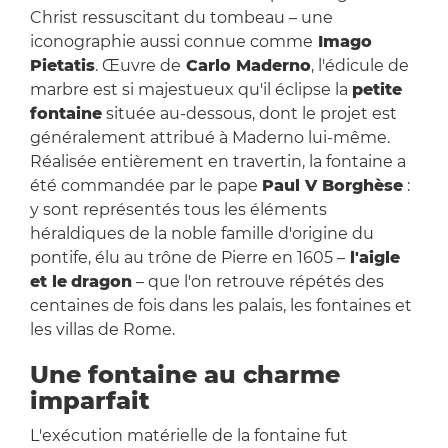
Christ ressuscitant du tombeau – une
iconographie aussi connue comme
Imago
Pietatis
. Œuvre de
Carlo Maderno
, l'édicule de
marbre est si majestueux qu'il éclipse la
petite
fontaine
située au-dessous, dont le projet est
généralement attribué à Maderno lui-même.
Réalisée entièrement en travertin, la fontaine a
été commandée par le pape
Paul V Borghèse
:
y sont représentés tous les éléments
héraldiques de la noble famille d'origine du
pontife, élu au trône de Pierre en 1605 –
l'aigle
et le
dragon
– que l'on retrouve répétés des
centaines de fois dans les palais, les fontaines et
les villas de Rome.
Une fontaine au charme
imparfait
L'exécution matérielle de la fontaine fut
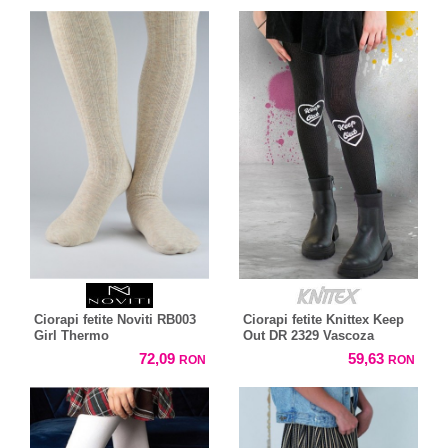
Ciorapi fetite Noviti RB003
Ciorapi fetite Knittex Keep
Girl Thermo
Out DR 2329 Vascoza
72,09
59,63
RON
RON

» **BRIEF**:
Find each line in the records that contains the word "fetite", and copy those lines.

» **EXERCISE OUTPUT**:
Ciorapi fetite Noviti RB003
Ciorapi fetite Knittex Keep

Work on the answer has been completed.